Chill out in Prerow
Der Wind schiebt mich mit ungefähr fünf Knoten den Strand entlang. Ich bin auf dem Rückweg vom Leuchtturm „Darßer Ort“. Es ist Mitte März und reichlich ungemütlich. Warum bin ich hier outdoor mit Regen und Wind unterwegs, statt indoor warm und geborgen daheim am Kaminfeuer zu sitzen? Weil nur drinsitzen langweilig ist und die Natur am besten mit starkem Wind die nervigen Gedanken aus dem Kopf bläst. Und wo bläst der Wind immer? Richtig, an der See!
Ich will ausspannen, entkrampfen, beruhigen, mich auf die Pensionierung vorbereiten, outchillen halt. Und Prerow auf dem Darß erscheint mir nicht ungeeignet. Mit der besten Ehefrau von allen und der studierenden Tochter sind wir bei den Sternenguckern untergekommen. Das ist eine Appartement-Pension, die in den Räumen der 1848 erbauten ehemaligen Seefahrtsschule mit vielen liebevollen Details von Familie Lohmeyer eingerichtet worden ist.
Anders als in den touristisch glattgeschliffenen Orten Ahrenshoop und Zingst sehe ich hier im slawisch geprägten Ostseebad Prerow mit dem Nationalpark Vorpommersche Boddenlandschaft drum rum noch viel Ursprüngliches, Unfertiges, Werdendes. Und die Leute sind sehr warmherzig, vor allen Dingen Angela und Ralf, unsere Vermieter. Wir wohnen im gemütlichen Apartment VII im Erdgeschoss. Es verfügt über 66 qm und besteht aus zwei Schlafzimmern und einem Wohnzimmer, in dem ein schöner alter Schreibtisch steht, an den ich mich am liebsten gleich setzen würde, um ein Buch zu lesen.

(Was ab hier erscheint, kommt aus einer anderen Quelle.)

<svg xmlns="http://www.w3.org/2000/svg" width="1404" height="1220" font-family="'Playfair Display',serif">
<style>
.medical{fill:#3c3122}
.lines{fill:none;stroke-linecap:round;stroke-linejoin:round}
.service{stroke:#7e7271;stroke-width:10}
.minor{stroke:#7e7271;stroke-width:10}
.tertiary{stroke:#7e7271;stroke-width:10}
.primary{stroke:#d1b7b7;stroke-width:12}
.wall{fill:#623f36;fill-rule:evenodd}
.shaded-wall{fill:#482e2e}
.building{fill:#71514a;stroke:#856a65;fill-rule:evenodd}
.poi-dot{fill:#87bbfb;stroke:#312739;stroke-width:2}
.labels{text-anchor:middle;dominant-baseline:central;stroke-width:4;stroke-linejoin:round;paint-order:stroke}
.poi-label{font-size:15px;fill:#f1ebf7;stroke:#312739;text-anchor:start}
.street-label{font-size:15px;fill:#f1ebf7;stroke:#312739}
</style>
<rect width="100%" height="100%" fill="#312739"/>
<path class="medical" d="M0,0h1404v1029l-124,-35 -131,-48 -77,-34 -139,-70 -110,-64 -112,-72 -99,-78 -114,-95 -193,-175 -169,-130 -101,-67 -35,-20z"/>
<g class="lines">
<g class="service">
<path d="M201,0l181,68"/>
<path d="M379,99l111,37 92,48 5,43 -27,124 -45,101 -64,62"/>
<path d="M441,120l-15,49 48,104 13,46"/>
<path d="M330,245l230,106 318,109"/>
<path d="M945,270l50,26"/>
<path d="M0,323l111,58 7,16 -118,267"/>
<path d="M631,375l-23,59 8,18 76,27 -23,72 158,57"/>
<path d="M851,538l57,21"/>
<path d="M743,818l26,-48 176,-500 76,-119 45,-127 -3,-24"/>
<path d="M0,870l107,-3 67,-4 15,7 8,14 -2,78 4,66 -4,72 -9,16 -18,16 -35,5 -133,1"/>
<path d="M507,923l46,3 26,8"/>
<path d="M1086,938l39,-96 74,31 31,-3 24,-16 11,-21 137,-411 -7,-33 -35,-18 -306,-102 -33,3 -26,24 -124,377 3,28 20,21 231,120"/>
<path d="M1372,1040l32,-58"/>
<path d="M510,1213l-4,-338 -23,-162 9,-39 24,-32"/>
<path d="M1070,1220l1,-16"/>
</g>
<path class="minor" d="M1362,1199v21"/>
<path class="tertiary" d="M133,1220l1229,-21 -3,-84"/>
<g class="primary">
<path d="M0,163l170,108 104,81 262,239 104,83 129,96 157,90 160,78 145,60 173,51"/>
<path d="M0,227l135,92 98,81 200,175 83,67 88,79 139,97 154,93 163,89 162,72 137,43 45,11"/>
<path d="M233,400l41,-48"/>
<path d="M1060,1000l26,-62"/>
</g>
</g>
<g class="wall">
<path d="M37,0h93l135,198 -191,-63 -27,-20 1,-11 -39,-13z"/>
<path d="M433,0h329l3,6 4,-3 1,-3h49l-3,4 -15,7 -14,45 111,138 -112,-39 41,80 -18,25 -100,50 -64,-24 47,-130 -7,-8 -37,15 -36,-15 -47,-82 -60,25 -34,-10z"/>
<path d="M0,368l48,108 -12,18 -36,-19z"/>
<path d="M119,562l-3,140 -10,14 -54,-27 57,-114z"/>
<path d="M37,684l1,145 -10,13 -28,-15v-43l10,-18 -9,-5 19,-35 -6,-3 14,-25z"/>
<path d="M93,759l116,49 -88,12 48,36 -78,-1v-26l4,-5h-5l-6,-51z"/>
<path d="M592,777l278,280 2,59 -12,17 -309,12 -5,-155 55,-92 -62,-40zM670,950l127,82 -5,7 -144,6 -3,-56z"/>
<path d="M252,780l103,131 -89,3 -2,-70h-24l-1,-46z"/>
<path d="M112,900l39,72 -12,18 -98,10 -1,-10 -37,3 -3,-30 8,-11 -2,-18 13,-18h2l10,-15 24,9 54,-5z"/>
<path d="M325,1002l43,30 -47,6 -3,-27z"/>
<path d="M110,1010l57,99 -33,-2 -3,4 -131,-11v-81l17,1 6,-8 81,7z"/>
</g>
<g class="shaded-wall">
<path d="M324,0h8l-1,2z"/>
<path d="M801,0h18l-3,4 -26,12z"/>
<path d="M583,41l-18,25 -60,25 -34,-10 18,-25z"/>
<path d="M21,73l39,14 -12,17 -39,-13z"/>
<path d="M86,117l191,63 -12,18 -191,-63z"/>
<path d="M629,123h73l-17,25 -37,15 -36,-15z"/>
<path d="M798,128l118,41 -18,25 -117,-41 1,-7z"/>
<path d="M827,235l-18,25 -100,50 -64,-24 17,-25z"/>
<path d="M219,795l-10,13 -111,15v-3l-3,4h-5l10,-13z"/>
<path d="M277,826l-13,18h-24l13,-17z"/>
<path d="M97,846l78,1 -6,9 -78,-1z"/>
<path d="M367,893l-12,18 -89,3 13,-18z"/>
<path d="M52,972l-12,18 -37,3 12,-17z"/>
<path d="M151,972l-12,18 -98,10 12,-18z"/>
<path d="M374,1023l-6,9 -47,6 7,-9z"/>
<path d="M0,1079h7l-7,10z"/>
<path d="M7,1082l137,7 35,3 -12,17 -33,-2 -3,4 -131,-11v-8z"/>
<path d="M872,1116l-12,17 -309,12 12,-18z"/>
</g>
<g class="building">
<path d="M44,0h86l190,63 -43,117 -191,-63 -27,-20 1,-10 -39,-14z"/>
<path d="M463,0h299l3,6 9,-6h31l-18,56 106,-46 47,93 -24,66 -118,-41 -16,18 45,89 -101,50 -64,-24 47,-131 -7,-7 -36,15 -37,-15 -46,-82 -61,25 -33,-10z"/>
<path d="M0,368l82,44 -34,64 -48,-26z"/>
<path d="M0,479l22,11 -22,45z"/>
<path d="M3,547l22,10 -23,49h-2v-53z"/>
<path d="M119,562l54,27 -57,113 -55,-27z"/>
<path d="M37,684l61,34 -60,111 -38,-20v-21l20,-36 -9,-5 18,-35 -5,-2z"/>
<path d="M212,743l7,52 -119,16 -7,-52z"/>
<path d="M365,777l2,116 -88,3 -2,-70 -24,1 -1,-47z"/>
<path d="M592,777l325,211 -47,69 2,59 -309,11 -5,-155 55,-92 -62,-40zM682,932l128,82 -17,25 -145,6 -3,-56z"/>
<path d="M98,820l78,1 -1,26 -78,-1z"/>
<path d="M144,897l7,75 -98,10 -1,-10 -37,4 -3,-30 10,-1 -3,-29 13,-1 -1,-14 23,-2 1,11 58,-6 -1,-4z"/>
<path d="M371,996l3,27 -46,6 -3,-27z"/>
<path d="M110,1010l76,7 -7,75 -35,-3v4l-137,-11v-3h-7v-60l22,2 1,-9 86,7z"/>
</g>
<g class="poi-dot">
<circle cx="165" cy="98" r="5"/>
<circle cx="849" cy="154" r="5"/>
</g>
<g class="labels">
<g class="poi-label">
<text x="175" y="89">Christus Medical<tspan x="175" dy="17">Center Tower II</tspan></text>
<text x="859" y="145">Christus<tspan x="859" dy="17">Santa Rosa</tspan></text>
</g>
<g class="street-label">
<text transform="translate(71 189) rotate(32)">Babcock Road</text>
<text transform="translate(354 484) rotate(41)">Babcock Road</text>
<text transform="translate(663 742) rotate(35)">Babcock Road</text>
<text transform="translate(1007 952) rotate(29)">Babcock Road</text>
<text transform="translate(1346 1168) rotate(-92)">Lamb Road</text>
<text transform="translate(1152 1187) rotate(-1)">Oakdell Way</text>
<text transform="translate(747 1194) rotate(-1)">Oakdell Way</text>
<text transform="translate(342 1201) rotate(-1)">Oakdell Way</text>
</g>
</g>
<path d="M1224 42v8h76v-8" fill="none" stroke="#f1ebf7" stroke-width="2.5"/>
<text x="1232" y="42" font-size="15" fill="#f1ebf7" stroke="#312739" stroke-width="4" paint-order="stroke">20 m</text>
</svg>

Angela bereitet täglich für uns ein auch für Veganer verträgliches, sehr leckeres Frühstück zu und ist wie die Mutter der Kompanie in allen Dingen auskunftsfähig. Das gilt auch für Rolf, ihren Ehemann, der sich beim Frühstück artig vorstellt und uns fragt, ob etwas fehle.
Nach dem ersten Strandausflug kurz nach der Ankunft marschieren wir am nächsten Tag durch den Wald und an den Ufern der Flachwasserzone entlang. Ich habe nachgelesen, dass der Brackwasserlebensraum dieses Nationalparks der größte der Welt ist. Wir sind beindruckt. Am Rand des Waldes geht die Landschaft in eine Art Heide über. Die Sonne kommt raus und lockt so wie uns manch wildes Tier an die frische Luft. Auf dem Weg liegt eine kleine, ganz schwarze Variante einer Kreuzotter; mit dieser Farbe erwärmt es sich in der Sonne am besten. Sie lässt sich nicht stören, warum auch, recht hat sie.

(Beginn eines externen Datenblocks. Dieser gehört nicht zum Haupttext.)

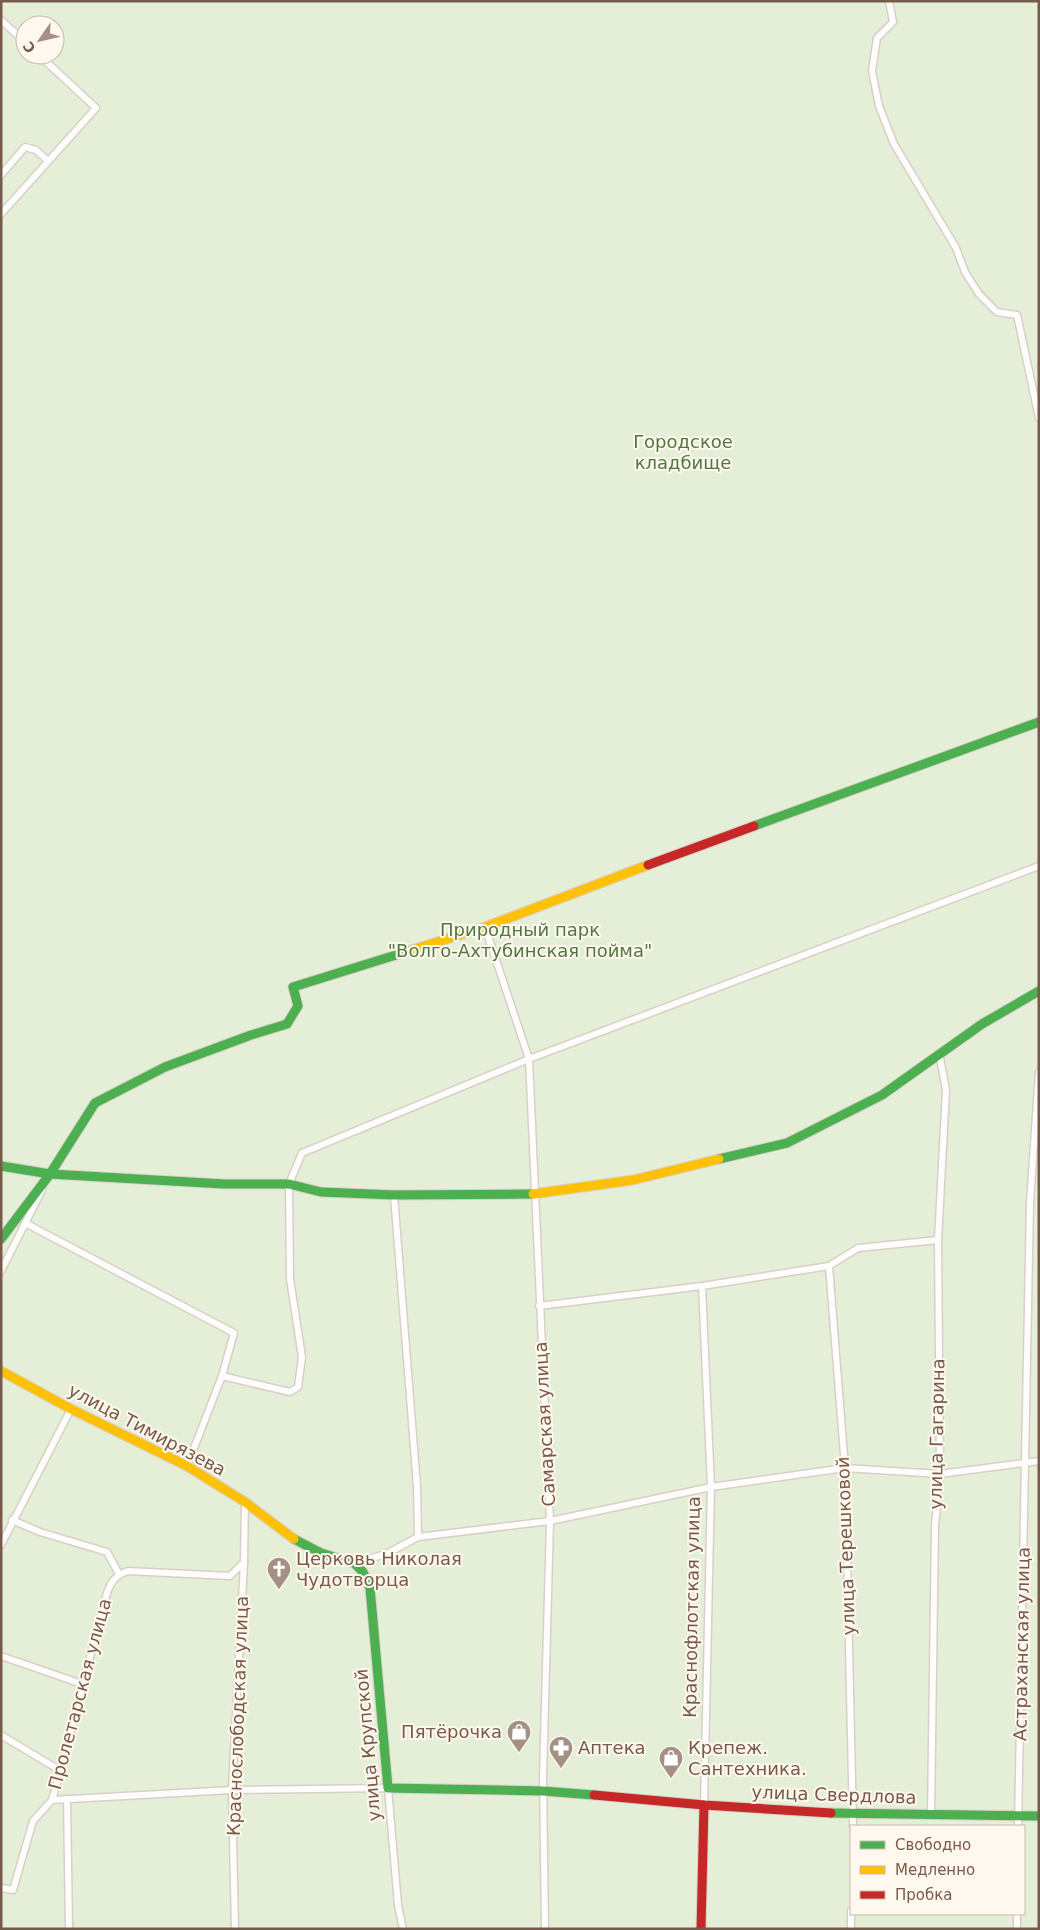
<svg xmlns="http://www.w3.org/2000/svg" width="1040" height="1930" font-family="'DejaVu Sans',sans-serif">
<rect width="100%" height="100%" fill="#f8f3ed"/>
<path fill="#e5efd7" fill-rule="evenodd" d="M1,1h1038v1928h-1038zM25,25h30v30h-30zM851,1826h173v88h-173z"/>
<g fill="none" stroke-linecap="round" stroke-linejoin="round">
<defs>
<g id="street">
<path d="M889,1l4,21 -16,16 -5,33 7,35 15,38 62,104 9,24 14,22 18,18 20,3 22,103"/>
<path d="M1,20l24,22"/>
<path d="M1,175l24,-28 11,3 12,11"/>
<path d="M1,214l95,-106 -57,-53"/>
<path d="M485,927l44,132 21,462 -7,256 2,152"/>
<path d="M394,1195l23,291 1,51"/>
<path d="M25,1223l209,110 -12,43 -35,90"/>
<path d="M829,1266l16,202 8,358"/>
<path d="M1,1271l41,-81"/>
<path d="M702,1286l9,201 -7,318"/>
<path d="M539,1306l163,-20 127,-20 29,-18 80,-8"/>
<path d="M222,1376l68,16 8,-5 4,-30 -12,-78 -1,-95 13,-31 227,-94 510,-193"/>
<path d="M12,1520l28,12 67,20 12,22"/>
<path d="M1,1545l70,-136"/>
<path d="M354,1563l32,-9 32,-17 132,-16 161,-34 134,-19 95,6 99,-13"/>
<path d="M1,1656l81,28"/>
<path d="M1,1735l60,36"/>
<path d="M67,1799l2,130"/>
<path d="M52,1800c20,-69 36,-138 55,-207 4,-12 9,-18 21,-22l102,5 14,-14"/>
<path d="M931,1815l4,-290 5,-51 -2,-234 8,-150 -7,-37"/>
<path d="M1018,1826l12,-624 9,-130"/>
<path d="M1,1888l12,2 20,-69 19,-21 180,-10 156,-2 10,117 5,24"/>
<path d="M235,1929l-3,-139 12,-228 1,-60"/>
<path d="M851,1929v-18"/>
<path d="M1017,1929v-15"/>
</g>
<g id="fast">
<path d="M754,826l285,-104"/>
<path d="M719,1159l68,-16 95,-48 100,-71 57,-33"/>
<path d="M1,1166l49,8 174,10h65l32,8 73,3 139,-1"/>
<path d="M1,1239l49,-65 45,-71 70,-36 86,-32 36,-11 11,-18 -5,-19 119,-37"/>
<path d="M294,1539l27,14 33,10 9,9 7,16 18,200 155,3 51,4"/>
<path d="M831,1813l208,3"/>
</g>
<g id="slow">
<path d="M412,950l73,-23 163,-62"/>
<path d="M533,1194l100,-14 86,-21"/>
<path d="M1,1371l70,38 116,57 58,36 49,37"/>
</g>
<g id="jam">
<path d="M648,865l106,-39"/>
<path d="M594,1795l110,10 127,8"/>
<path d="M701,1929l3,-124"/>
</g>
</defs>
<use href="#street" stroke="#d7d0c9" stroke-width="9"/>
<use href="#fast" stroke="#d8d0c9" stroke-width="11"/>
<use href="#slow" stroke="#d8d0c9" stroke-width="11"/>
<use href="#jam" stroke="#d8d0c9" stroke-width="11"/>
<use href="#street" stroke="#fefdfc" stroke-width="6"/>
<use href="#fast" stroke="#4caf50" stroke-width="9"/>
<use href="#slow" stroke="#ffc107" stroke-width="9"/>
<use href="#jam" stroke="#c62828" stroke-width="9"/>
</g>
<defs>
<symbol id="church-pin" viewBox="-11 -11 22 30"><path d="M0 17L-7.5 6A9.5 9.5 0 1 1 7.5 6Z" fill="#a59084" stroke="#fff8ee"/><path d="M-1.2-6h2.4v3.5h3.3v2.4h-3.3V6h-2.4V-.1h-3.3v-2.4h3.3Z" fill="#fff"/></symbol>
<symbol id="shop-pin" viewBox="-11 -11 22 30"><path d="M0 17L-7.5 6A9.5 9.5 0 1 1 7.5 6Z" fill="#a59084" stroke="#fff8ee"/><path d="M-5-2.5h2.3a2.7 3.5 0 0 1 5.4 0H5L5.5 6h-11ZM-1.5-2.5h3a1.5 2.3 0 0 0-3 0Z" fill="#fff"/></symbol>
<symbol id="pharmacy-pin" viewBox="-11 -11 22 30"><path d="M0 17L-7.5 6A9.5 9.5 0 1 1 7.5 6Z" fill="#a59084" stroke="#fff8ee"/><path d="M-2-6h4v4h4v4h-4v4h-4v-4h-4v-4h4Z" fill="#fff"/></symbol>
</defs>
<g fill-rule="evenodd">
<use href="#church-pin" x="265" y="1555" width="28" height="38"/>
<use href="#shop-pin" x="505" y="1718" width="28" height="38"/>
<use href="#pharmacy-pin" x="547" y="1734" width="28" height="38"/>
<use href="#shop-pin" x="657" y="1744" width="28" height="38"/>
</g>
<g text-anchor="middle" stroke-width="4" stroke-linejoin="round" paint-order="stroke">
<g font-size="18" fill="#517840" stroke="#fff8ee">
<text x="683" y="448">Городское<tspan x="683" dy="21">кладбище</tspan></text>
<text x="520" y="936">Природный парк<tspan x="520" dy="21">"Волго-Ахтубинская пойма"</tspan></text>
</g>
<g font-size="18" fill="#785a4b" stroke="#fff8ee">
<text transform="translate(545 1424) rotate(-93)" y="6">Самарская улица</text>
<text transform="translate(147 1430) rotate(28)" y="6">улица Тимирязева</text>
<text transform="translate(937 1434) rotate(-89)" y="6">улица Гагарина</text>
<text transform="translate(846 1546) rotate(-92)" y="6">улица Терешковой</text>
<text transform="translate(692 1607) rotate(-89)" y="6">Краснофлотская улица</text>
<text transform="translate(1022 1644) rotate(-89)" y="6">Астраханская улица</text>
<text transform="translate(80 1694) rotate(-75)" y="6">Пролетарская улица</text>
<text transform="translate(238 1716) rotate(-88)" y="6">Краснослободская улица</text>
<text transform="translate(368 1745) rotate(-95)" y="6">улица Крупской</text>
<text transform="translate(834 1795) rotate(2)" y="6">улица Свердлова</text>
</g>
<g font-size="18" fill="#785a4b" stroke="#fff8ee" text-anchor="start">
<text x="296" y="1565">Церковь Николая<tspan x="296" dy="21">Чудотворца</tspan></text>
<text x="502" y="1738" text-anchor="end">Пятёрочка</text>
<text x="578" y="1754">Аптека</text>
<text x="688" y="1754">Крепеж.<tspan x="688" dy="21">Сантехника.</tspan></text>
</g>
</g>
<rect width="1040" height="1930" fill="none" stroke="#785a4b" stroke-width="5"/>
<rect x="850" y="1825" width="175" height="90" fill="#fff8ee" stroke="#c9b9ad"/>
<rect x="860" y="1841" width="25" height="8" fill="#4caf50" stroke="#c9b9ad"/>
<text x="895" y="1850" font-size="15" fill="#785a4b">Свободно</text>
<rect x="860" y="1866" width="25" height="8" fill="#ffc107" stroke="#c9b9ad"/>
<text x="895" y="1875" font-size="15" fill="#785a4b">Медленно</text>
<rect x="860" y="1891" width="25" height="8" fill="#c62828" stroke="#c9b9ad"/>
<text x="895" y="1900" font-size="15" fill="#785a4b">Пробка</text>
<g transform="translate(40 40) rotate(236)"><circle r="24" fill="#fff8ee" stroke="#c9b9ad"/>
<path d="M0-4L9 19L0 12L-9 19Z" fill="#a59084"/>
<text y="-8" font-size="14" font-weight="bold" text-anchor="middle" fill="#785a4b">С</text>
</g>
</svg>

Abends bewundern wir die reflektierten Sonnenstrahlen in den Ausgleichsbecken der Deichanlage und gehen ins Haus Linden, um uns dort mit einem veganen Abendmenü verwöhnen zu lassen: Brokkoli-Spinat-Küchlein an frischem Salat, gefolgt von Rote-Beete-Knollen gefüllt mit Süßkartoffeln auf Fenchelgemüse und gedämpften Belugalinsen, abgeschlossen mit einem Schoko-Grießflammerie.
Der nächste Tag beginnt mit sehr viel Regen. Wir bleiben im Haus und relaxen dort. Frau liest Michelle Obamas Autobiografie, Tochter arbeitet fürs Studium und ich übe mich im Spanischen, denn die Südamerikareise ist nicht mehr weit. Zwischendurch schaue ich ab und zu mal hoch und fühle Ruhe und Gelassenheit. Ich sehe in die entspannten Gesichter meiner Familie und denke, so muss das sein. Und dann fallen mir die Augen zu, ich ruhe.
Der Nachmittag ist wieder freundlicher, meine Frau und ich wandern nach Zingst. Der Strand ist toll, der Ort an sich auch, aber er glänzt wie geleckt, ist irgendwie zu perfekt. Die achteinhalb Kilometer von Prerow aus wollen wir nicht zu Fuß zurück, zumal der Himmel wieder schwarz wird, sondern lassen uns von Töchterlein abholen.
Abends sind wir im Fischrestaurant Seeblick, wo ich schon einmal nachmittags ein großes Stück Kuchen verdrückt habe, und essen Vegetarisches mit viel Gemüse. Auch schön. Vor allen Dingen gefällt uns aber der Ausblick. Dieses Restaurant liegt direkt am Strand hinter der Düne am Übergang zur Seebrücke, toll. Und die Einrichtung ist romantisch-gemütlich.
Am letzten Tag meines Chill outs gehe ich frühmorgens joggen, während meine Mädels noch schlafen. Die Sonne ist gerade am Horizont zu sehen und wärmt mich. Als ich auf dem Deich bin, überhole ich einen älteren Mann, der aussieht wie der pensionierte Förster des Ortes. Er hat einen Hund dabei, der nicht zum ehemaligen Beruf passen würde, ein graumelierter Mobs. Niedlich, der Kleine. Ich grüße und bekomme ein ortsübliches, freundliches „Moin, moin“ zurück.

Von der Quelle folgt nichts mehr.